7. Get a gift receipt and don't buy anything you can't exchange or return for at least 14 days. I really hope you don't go shopping at the last minute and buy something you can't return. You're practically begging for trouble if you do. End of the year sales are coming up and this is the perfect chance for them to force you to reconsider extra warranty insurance, "because you'll never be able to return this camera." If you find yourself trusting their warped logic, it's too late for you. You drank the Kool-Aid. But if you have any self-respect left, sit on your money a little while longer until you can fully acknowledge the risk you're taking. The first thing you'll need to try if you bought a lemon is to exchange it at the store for another camera. Afterwards, the camera's own warranty will cover any defects. So is it worth the no-return risk and added warranty expense? Not likely. Nor do you want to be the victim of an oxymoron tactic to get you buying something on sale yet spending more than you intended.
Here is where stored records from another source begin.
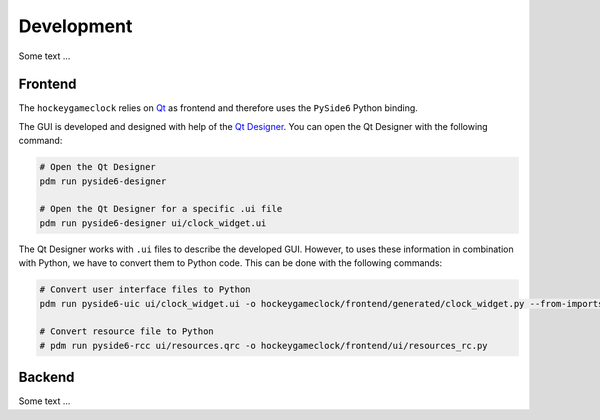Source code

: Development
===========

Some text ...

Frontend
--------

The ``hockeygameclock`` relies on `Qt <https://www.qt.io/>`_ as frontend and therefore uses the ``PySide6`` Python
binding.

The GUI is developed and designed with help of the `Qt Designer <https://doc.qt.io/qt-6/qtdesigner-manual.html>`_. You
can open the Qt Designer with the following command:

.. code-block:: shell

    # Open the Qt Designer
    pdm run pyside6-designer

    # Open the Qt Designer for a specific .ui file
    pdm run pyside6-designer ui/clock_widget.ui

The Qt Designer works with ``.ui`` files to describe the developed GUI. However, to uses these information in
combination with Python, we have to convert them to Python code. This can be done with the following commands:

.. code-block:: shell

    # Convert user interface files to Python
    pdm run pyside6-uic ui/clock_widget.ui -o hockeygameclock/frontend/generated/clock_widget.py --from-imports

    # Convert resource file to Python
    # pdm run pyside6-rcc ui/resources.qrc -o hockeygameclock/frontend/ui/resources_rc.py

Backend
-------

Some text ...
Feel free to pass this post along to anyone you think is about to get preyed on during the holidays, especially if you think they're going to shop for you. Anyhow, I'll try to re-write this and update it as I get a chance. But if this helps just one person to avoid splurging on a mistake, I'll be perfectly content.

2 comments:

Dr Hiding Pup said...

I was in my local camera shop yesterday, looking for a mini-Lenspen as a stoking-filler for a bridge camera owning friend. An elderly couple walks into the store, looking for a case for a Canon Ixus SD500 or some such. Rob, the assistant manager, points them at a little Lowepro bag on the shelf, and also mentions that Canon make their own little leather cases too.

"Which one's better?" the elderly gentleman asks.

"You mustn't ask me, because it's just my job to sell you things." replies Rob. "Ask that chap, there," he adds, helpfully, pointing to me, "He doesn't work here."

Needless to say, he's worked there seven years without a promotion. That said, everyone assumes he is the manager...

okto said...

That is awesome. I love people like Rob.